Всевышний - Морис Бланшо
– Теперь я знаю, кто вы, я это открыла и должна об этом объявить. Теперь…
– Осторожно, – сказал я.
– Теперь… – И она внезапно выпрямилась, подняла голову и голосом, который пронзил стены, потряс город и небеса, голосом настолько звучным и однако спокойным, настолько повелительным, что он обратил меня в ничто, прокричала: – Да, я вас вижу, я вас слышу и знаю, что Всевышний существует. Я могу его прославлять, его любить. Я оборачиваюсь к нему со словами: «Послушай, Господи».
Я больше не мог на нее смотреть. Я вспомнил о том, что произошло несколькими днями ранее. Выйдя, я наткнулся на какую-то женщину, перед которой, слегка поклонившись, распахнул дверь. Женщина мгновение всматривалась в меня, вздрогнула и, мертвенно побледнев, медленно, с полным осознанием простерлась у моих ног, уткнувшись лбом в землю; потом она поспешно поднялась и исчезла. После ее ухода меня переполнял энтузиазм. Мне хотелось сделать что-нибудь необыкновенное, покончить с собой, например. Почему? Наверное, из-за радости. Сейчас же такой приступ радости казался мне невозможным. Я ощущал одну горечь, я был подавлен и удручен.
– Не могли бы вы держать это при себе? – сказал я.
Я сел на кровать, она подошла и тихо сказала:
– Я могу уйти. Если хотите, я уйду из дома.
– Почему вы заговорили? Запомните: я не принимаю ваши откровения на свой счет. Я за них не в ответе. Я не знаю, что вы там сказали. Я тут же все забыл.
Она не шевелилась.
– Ваши слова ничего не значат, – с горечью сказал я. – Помните об этом. Даже если бы они как-то соотносились с истиной, они не имели бы никакого значения.
– Будет лучше, если я уйду, – сказала она.

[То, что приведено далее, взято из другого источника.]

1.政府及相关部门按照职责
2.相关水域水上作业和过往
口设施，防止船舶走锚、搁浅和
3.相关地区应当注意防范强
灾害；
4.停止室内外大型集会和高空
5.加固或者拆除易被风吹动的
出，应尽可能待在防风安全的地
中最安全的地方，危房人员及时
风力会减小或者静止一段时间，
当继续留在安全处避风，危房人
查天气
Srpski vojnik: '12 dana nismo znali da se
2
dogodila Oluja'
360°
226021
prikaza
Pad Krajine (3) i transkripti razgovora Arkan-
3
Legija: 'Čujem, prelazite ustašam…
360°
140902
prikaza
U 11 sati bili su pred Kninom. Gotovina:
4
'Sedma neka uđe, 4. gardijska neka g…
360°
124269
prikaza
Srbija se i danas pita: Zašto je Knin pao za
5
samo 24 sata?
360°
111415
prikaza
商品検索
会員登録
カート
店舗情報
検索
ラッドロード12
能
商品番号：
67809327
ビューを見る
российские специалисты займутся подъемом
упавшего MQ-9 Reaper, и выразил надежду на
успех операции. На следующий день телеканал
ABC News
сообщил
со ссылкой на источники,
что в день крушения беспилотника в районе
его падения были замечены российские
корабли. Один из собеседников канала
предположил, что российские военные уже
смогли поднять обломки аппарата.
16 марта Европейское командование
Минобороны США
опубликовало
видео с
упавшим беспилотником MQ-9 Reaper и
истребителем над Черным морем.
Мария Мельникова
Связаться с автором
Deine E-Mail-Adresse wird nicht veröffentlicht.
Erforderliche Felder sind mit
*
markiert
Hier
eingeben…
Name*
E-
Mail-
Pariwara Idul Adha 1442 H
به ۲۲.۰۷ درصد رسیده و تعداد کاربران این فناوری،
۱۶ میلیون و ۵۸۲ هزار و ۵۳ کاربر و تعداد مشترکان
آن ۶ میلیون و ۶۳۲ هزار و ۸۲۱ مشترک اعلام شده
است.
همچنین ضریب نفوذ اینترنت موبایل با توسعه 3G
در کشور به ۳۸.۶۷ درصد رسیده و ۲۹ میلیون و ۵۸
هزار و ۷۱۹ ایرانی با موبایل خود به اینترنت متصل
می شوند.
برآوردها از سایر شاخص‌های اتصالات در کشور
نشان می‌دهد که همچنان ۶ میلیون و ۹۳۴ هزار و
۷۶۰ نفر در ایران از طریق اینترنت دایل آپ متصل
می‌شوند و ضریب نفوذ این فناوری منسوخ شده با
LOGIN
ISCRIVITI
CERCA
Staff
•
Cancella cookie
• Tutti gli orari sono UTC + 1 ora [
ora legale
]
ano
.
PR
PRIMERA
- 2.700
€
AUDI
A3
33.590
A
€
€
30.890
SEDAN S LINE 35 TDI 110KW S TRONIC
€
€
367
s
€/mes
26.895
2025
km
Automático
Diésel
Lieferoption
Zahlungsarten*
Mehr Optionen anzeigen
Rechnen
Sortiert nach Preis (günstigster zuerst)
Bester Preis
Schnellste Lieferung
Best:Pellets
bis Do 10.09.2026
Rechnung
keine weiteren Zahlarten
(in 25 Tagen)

Я оказался в центре комнаты. И обнаружил, что так и не переставал ходить, что все еще хожу. С меня лил пот. Через открытое окно проникал густой пар. Я хотел пересечь комнату, но наткнулся на ее тяжелые чёботы и с грохотом о них споткнулся. «Убирайтесь, – заорал я, – уходите отсюда!» Мне было стыдно, что я сорвался на крик. И я злобно добавил: «Я не могу вас больше переносить. Я ненавижу вашу кожу, ваши глаза, ваш нос. Это сильнее меня». Она забилась на кровати в угол, она ничего не отвечала. Я молча сел рядом.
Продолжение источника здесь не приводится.